Narese Donatella, Bracale Umberto Marcello, Vitale Gaetano, Porcellini Massimo, Midiri Massimo, Bracale Giancarlo
Department of Radiology D.I.B.I.M.E.F., "P. Giaccone" University Hospital, Palermo, Italy.
Vascular and Endovascular Surgery, Federico II University of Naples, Italy.
Transl Med UniSa. 2016 Jan 31;12:19-28. eCollection 2015 May-Aug.

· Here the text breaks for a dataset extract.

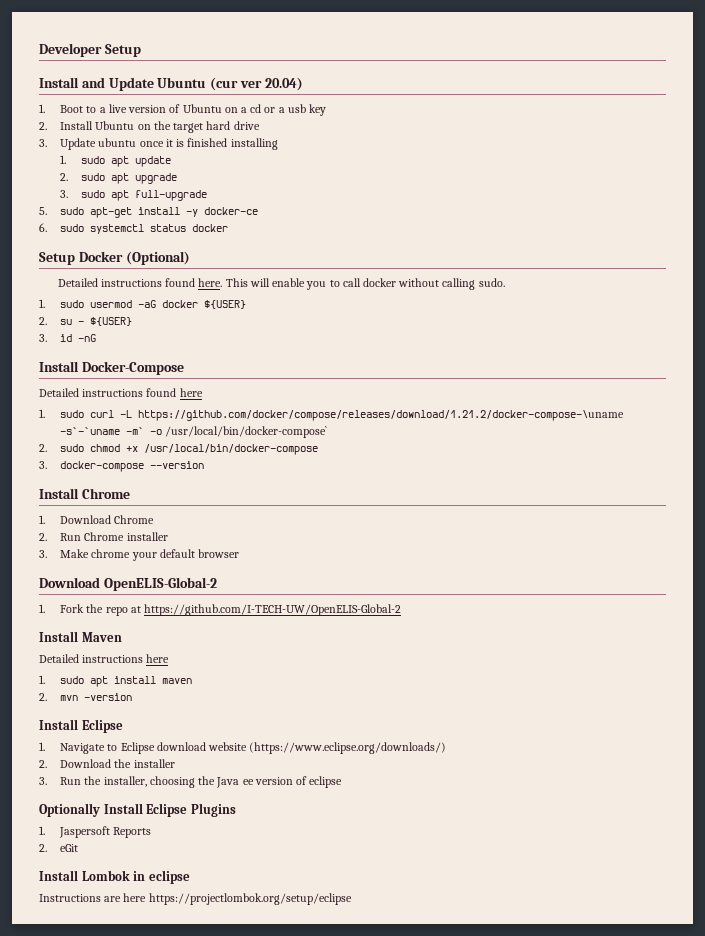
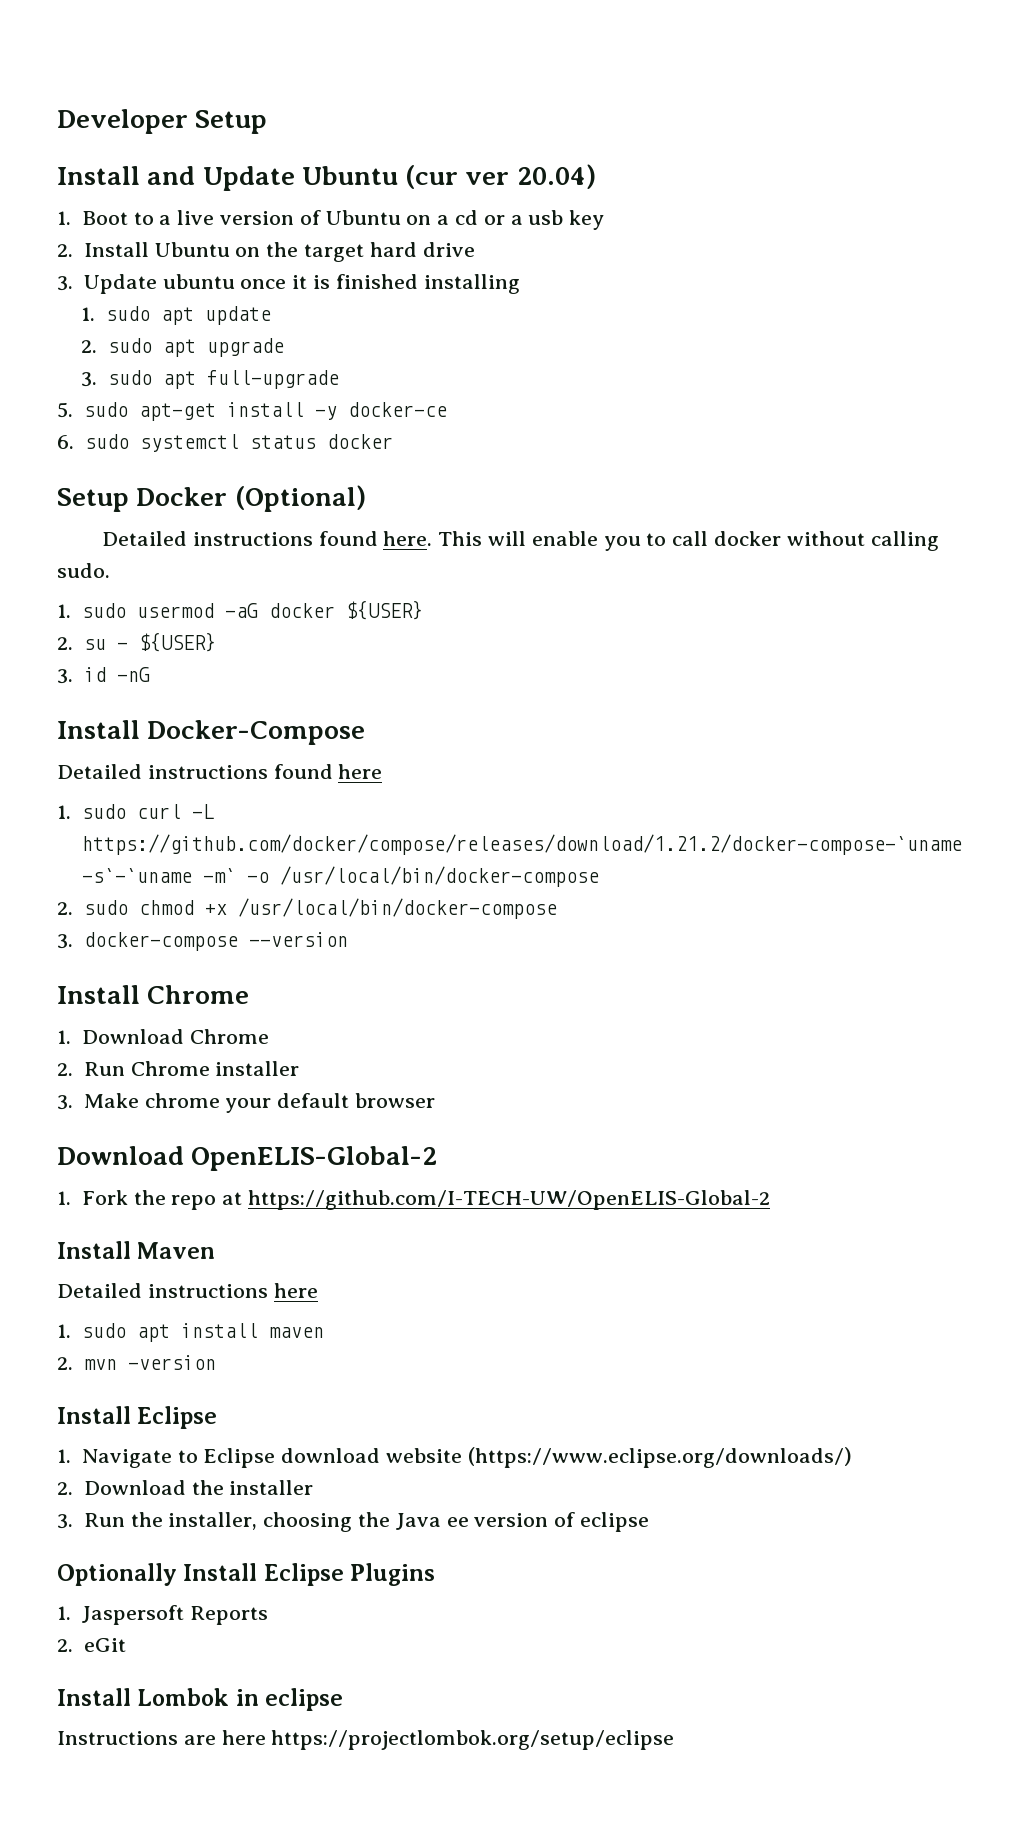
[138,410,625,421] https://github.com/docker/compose/releases/download/1.21.2/docker-compose-\uname -> [81,834,962,855] https://github.com/docker/compose/releases/download/1.21.2/docker-compose-`uname
[165,426,328,438] /usr/local/bin/docker-compose` -> [279,866,599,887] /usr/local/bin/docker-compose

May-Thurner syndrome (MTS) is an anatomically variable condition resulting in compression of the left common iliac vein between the right common iliac artery and the underlying spine with subsequent development of a left deep vein thrombosis (DVT). Although this syndrome is rare, its true prevalence is likely underestimated. Mainly, clinical symptoms and signs include, but are not limited to, pain, swelling, venous stasis ulcers, skin pigmentation changes and post-thrombotic syndrome. Correct treatment is not well established and is based on clinical presentation. Staged thrombolysis with/without prophylactic retrievable inferior vena cava filter placement followed by angioplasty/stenting of the left iliac vein appears to be the best option in MTS patients with extensive DVT. The aim of this review is to present in a simple and didactic form all variable clinical presentations of MTS and to outline possible management within the current guidelines.
梅-图二氏综合征(MTS)是一种解剖结构可变的病症,导致左髂总静脉在右髂总动脉和下方脊柱之间受到压迫,随后发生左下肢深静脉血栓形成(DVT)。尽管该综合征罕见,但其实际患病率可能被低估。主要的临床症状和体征包括但不限于疼痛、肿胀、静脉淤滞性溃疡、皮肤色素沉着改变和血栓形成后综合征。正确的治疗方法尚未明确确立,且基于临床表现。对于患有广泛DVT的MTS患者,分期溶栓联合/不联合预防性可回收下腔静脉滤器置入,随后对左髂静脉进行血管成形术/支架置入似乎是最佳选择。本综述的目的是以简单且有教育意义的形式呈现MTS的所有可变临床表现,并概述现行指南内可能的管理方法。